● **Excerpt provided**
** START **
If my partner cheated on me. I don’t think I could ever sleep with her again, at least for a very long time if ever. I just honestly don’t know how I could after something like that.
My advice: skip over everything that **toofs **and **terentii **say in this thread. It appears to me their posts are either extremely unhelpful or drastically skewed based on their own experience. I applaud you for your willingness to work it out. Whoever said that a kid would be better off without your wife because she cheated is just silly. Unless she is abusive to them, of course they are better off with her (and you). They should never, ever know about it. That they would be better off without her because she cheated is just completely unsupportable.
** END **
● **Recorded data**
** START **
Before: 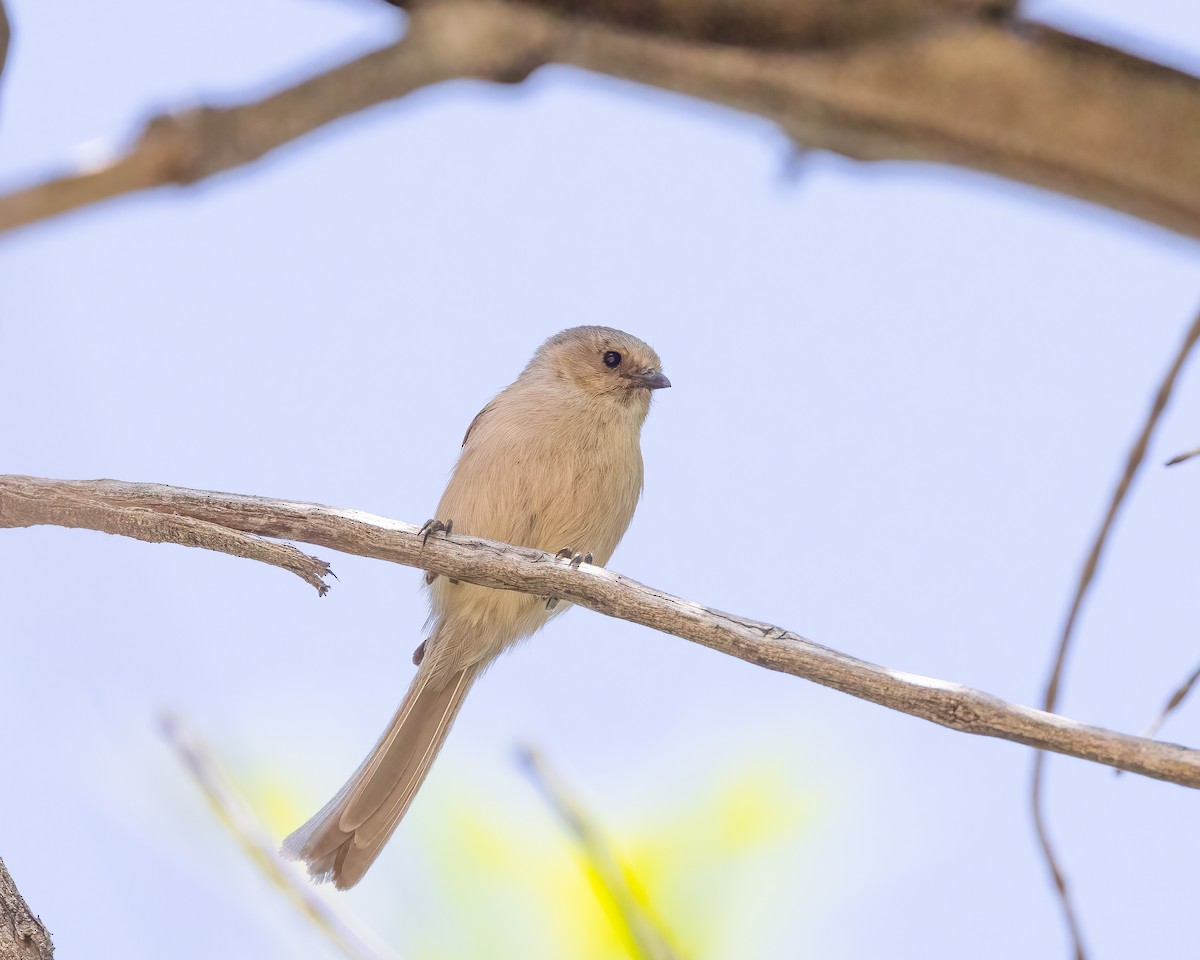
** END **
● **Directive**
Decide whether each statement agrees with the excerpt about a partner's cheating, answering yes or no and quoting the deciding words: (a) The excerpt says it would be easy to sleep with a cheating partner again soon. (b) The excerpt says the children should be told about the cheating. (c) The excerpt says that, unless she is abusive to them, the children are better off with her.

● **Task answer**
(a) No: "I don’t think I could ever sleep with her again, at least for a very long time if ever."
(b) No: "They should never, ever know about it."
(c) Yes: "Unless she is abusive to them, of course they are better off with her (and you)."